━━━ INPUT ━━━

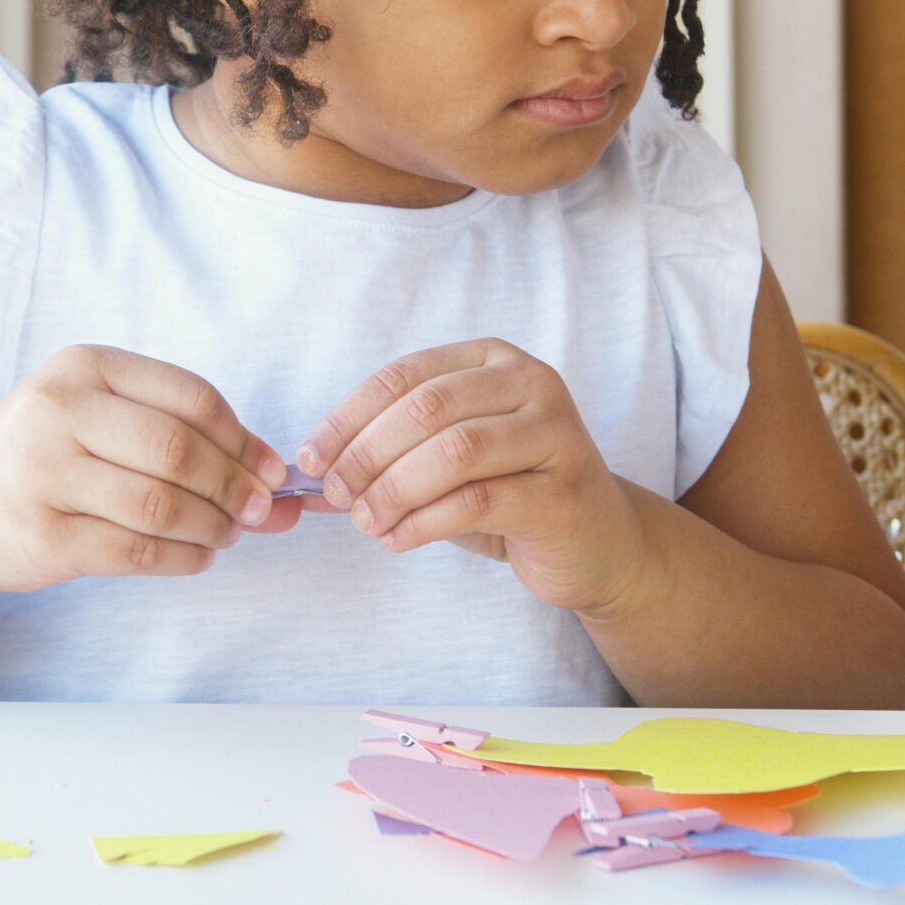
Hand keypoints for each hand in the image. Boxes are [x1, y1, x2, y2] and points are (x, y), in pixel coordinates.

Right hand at [0, 345, 286, 593]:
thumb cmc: (45, 456)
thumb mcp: (100, 419)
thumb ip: (185, 438)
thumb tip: (282, 485)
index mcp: (84, 367)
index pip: (191, 397)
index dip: (244, 439)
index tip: (270, 470)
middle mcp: (59, 410)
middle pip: (179, 450)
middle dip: (234, 487)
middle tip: (256, 511)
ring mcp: (44, 473)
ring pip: (161, 504)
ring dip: (212, 527)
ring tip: (224, 535)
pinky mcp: (42, 535)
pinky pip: (136, 550)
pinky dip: (182, 558)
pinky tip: (195, 556)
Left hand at [295, 338, 651, 615]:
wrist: (599, 543)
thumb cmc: (512, 494)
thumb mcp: (445, 465)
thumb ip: (384, 459)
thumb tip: (306, 478)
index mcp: (493, 360)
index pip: (403, 377)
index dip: (347, 418)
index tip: (311, 459)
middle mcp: (531, 383)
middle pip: (425, 410)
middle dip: (366, 455)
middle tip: (336, 496)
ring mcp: (556, 434)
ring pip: (452, 453)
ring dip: (393, 490)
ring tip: (366, 522)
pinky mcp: (563, 494)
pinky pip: (477, 501)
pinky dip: (424, 522)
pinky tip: (398, 539)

━━━

## REQUIRED WORK
Looking back over the data above, restate word for word the lines that begin at the line with "thumb mcp: (100, 419)" and end at the line with "index mcp: (493, 360)", inclusive.

## RESULT OF THE EXERCISE
thumb mcp: (100, 419)
thumb ip: (185, 438)
thumb tip: (282, 485)
index mcp: (84, 367)
index pip: (191, 397)
index dip: (244, 439)
index tip: (270, 470)
middle mcp: (59, 410)
middle pip: (179, 450)
middle dip: (234, 487)
middle tip: (256, 511)
ring mcp: (44, 473)
ring pip: (161, 504)
ring dip: (212, 527)
ring tip: (224, 535)
pinky mcp: (42, 535)
pinky pip: (136, 550)
pinky dip: (182, 558)
pinky tip: (195, 556)
Left hand at [295, 338, 651, 615]:
wrist: (599, 543)
thumb cmc: (512, 494)
thumb mcp: (445, 465)
thumb ip: (384, 459)
thumb tip: (306, 478)
index mcp: (493, 360)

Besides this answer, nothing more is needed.